Edmund Burke on Rioting

May 2, 2015
Posted by Jay Livingston

We adjust our thoughts about rioting and looting to make those thoughts and perceptions at home with our overall ideology. That was the point of yesterday’s quote from Donald Rumsfeld, Secretary of Defense under George W. Bush. The looting in Baghdad was clearly a result of the US invasion of Iraq, an invasion Rumsfeld promoted and planned. To see the looting as the indefensible work of immoral criminals would be to admit that his policies and thrown Baghdad into the Hobbesian chaos that David Brooks sees in Baltimore.

Instead, Rumsfeld characterized the large-scale theft of historical artifacts as a sign of “freedom” and liberation from oppression. This attention to historical and political context is rare in conservative analyses of looting, rioting, and other forms of what Rumseld called “untidiness” when these happen in the US.

Not all conservatives. Here is Edmund Burke,* much beloved of intellectual conservative, often quoted by the likes of George Will, William F. Buckley, Jr., et al. 

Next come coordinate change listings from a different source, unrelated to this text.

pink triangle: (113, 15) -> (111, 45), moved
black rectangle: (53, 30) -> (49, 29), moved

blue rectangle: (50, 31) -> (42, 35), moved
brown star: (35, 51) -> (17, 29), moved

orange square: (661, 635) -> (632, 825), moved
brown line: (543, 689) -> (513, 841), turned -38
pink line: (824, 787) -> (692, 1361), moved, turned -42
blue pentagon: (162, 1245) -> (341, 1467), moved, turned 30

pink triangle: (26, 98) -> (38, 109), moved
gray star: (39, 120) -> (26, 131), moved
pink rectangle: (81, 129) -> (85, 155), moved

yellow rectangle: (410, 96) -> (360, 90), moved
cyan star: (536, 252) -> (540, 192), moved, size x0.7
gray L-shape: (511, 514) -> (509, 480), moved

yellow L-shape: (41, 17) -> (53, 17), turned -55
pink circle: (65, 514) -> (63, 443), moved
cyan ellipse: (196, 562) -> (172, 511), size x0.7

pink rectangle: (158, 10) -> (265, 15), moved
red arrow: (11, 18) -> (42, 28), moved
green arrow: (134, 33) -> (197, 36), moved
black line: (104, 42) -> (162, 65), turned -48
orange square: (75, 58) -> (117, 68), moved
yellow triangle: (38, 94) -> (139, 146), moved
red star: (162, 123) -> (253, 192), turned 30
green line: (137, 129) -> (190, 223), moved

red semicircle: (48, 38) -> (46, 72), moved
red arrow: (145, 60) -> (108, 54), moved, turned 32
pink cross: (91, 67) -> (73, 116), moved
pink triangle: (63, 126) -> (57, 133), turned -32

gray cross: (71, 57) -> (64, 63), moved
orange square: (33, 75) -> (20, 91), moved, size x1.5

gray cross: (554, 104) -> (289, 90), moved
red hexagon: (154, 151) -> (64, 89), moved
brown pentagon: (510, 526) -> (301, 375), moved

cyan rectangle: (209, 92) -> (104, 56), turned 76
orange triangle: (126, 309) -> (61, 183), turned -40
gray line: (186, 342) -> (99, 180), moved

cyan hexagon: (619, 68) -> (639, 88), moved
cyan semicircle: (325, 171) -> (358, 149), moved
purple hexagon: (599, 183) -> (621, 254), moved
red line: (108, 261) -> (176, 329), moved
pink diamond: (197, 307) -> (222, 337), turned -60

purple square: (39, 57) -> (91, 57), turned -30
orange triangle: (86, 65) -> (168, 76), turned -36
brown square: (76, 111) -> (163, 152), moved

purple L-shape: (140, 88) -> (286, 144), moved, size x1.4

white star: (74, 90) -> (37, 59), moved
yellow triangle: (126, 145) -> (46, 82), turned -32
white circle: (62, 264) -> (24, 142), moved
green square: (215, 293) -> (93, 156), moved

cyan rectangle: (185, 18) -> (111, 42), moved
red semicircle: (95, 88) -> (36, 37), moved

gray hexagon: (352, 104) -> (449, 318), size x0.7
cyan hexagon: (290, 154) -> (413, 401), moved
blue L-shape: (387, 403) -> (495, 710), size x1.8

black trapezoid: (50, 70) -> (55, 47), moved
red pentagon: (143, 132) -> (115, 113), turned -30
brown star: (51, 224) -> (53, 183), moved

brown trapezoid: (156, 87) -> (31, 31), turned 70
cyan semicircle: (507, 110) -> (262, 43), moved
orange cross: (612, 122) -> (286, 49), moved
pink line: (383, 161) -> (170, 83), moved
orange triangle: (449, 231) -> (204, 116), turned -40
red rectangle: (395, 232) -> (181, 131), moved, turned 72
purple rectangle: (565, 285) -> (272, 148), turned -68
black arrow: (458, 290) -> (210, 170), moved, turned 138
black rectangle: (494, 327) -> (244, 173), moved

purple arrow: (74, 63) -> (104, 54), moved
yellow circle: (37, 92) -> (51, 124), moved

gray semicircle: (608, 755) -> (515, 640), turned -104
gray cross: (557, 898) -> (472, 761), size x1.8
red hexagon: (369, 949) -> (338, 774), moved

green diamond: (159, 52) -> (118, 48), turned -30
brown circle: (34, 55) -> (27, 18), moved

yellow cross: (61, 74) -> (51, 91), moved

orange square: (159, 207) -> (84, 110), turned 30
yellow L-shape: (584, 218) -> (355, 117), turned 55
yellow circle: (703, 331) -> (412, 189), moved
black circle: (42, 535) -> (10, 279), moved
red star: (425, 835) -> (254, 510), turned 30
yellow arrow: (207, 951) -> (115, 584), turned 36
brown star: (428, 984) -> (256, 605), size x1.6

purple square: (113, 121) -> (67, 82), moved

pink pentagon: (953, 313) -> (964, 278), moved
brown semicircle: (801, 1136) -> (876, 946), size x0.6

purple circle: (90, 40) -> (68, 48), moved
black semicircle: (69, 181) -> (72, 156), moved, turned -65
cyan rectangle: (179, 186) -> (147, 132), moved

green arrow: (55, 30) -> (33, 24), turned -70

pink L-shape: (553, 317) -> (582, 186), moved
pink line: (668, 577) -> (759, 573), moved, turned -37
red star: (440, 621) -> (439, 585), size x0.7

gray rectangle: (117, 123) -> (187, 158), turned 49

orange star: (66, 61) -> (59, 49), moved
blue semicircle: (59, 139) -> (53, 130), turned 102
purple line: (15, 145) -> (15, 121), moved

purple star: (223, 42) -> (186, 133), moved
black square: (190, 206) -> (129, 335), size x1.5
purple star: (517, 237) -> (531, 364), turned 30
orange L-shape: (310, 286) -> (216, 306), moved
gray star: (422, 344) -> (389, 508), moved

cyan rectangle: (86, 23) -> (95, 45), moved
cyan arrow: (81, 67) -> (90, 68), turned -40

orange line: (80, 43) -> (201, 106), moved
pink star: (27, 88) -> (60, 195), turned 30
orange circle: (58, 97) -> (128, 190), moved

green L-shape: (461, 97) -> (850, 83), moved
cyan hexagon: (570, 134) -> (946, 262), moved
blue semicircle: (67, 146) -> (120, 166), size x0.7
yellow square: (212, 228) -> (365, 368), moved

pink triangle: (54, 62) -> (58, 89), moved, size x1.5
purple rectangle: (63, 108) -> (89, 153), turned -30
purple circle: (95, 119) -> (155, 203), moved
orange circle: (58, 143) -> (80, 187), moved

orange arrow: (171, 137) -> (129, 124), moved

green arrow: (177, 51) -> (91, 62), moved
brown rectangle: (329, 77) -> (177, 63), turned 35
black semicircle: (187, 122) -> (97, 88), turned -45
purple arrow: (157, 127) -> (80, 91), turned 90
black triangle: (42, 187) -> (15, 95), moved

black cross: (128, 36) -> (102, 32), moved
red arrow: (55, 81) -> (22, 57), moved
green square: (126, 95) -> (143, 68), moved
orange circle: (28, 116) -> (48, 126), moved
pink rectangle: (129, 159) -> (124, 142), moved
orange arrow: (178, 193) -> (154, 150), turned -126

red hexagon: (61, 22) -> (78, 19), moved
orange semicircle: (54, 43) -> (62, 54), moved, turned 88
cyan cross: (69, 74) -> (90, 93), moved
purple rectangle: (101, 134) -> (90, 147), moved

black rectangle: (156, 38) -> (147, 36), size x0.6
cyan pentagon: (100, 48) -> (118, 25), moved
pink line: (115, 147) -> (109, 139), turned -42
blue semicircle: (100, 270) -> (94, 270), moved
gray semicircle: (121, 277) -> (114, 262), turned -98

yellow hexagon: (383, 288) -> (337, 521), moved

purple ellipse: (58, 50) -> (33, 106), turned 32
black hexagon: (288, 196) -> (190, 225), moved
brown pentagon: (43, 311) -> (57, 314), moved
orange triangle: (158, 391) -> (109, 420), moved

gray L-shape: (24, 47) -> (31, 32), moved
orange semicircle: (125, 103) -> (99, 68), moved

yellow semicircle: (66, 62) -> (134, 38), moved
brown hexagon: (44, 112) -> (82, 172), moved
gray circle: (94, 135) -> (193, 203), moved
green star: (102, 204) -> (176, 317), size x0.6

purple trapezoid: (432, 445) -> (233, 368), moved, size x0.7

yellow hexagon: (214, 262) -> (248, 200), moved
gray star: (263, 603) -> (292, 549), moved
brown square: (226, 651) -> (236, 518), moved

    If you do not carefully distinguish the feelings of the multitude from their judgments; if you do not distinguish their interests from their opinions; attending religiously to the one and utterly despising the other; if you lay down a Rule that because the people are absurd, their grievances are not to be redressed, then in plain Terms it is impossible that popular grievances should receive any redress at all, because the people when they are injured will be violent; when they are violent, they will be absurd—and their absurdity will in general be proportioned to the greatness of their Grievances.

[If one pursues the rule that grievances opposed through mob-like protest should be ignored,] the worse their [the people’s] suffering the further they will be from their remedy.

HT: I took this quote from Andrew Sabl at The Reality-Based Community. He got it from David Bromwich’s intellectual biography of Burke.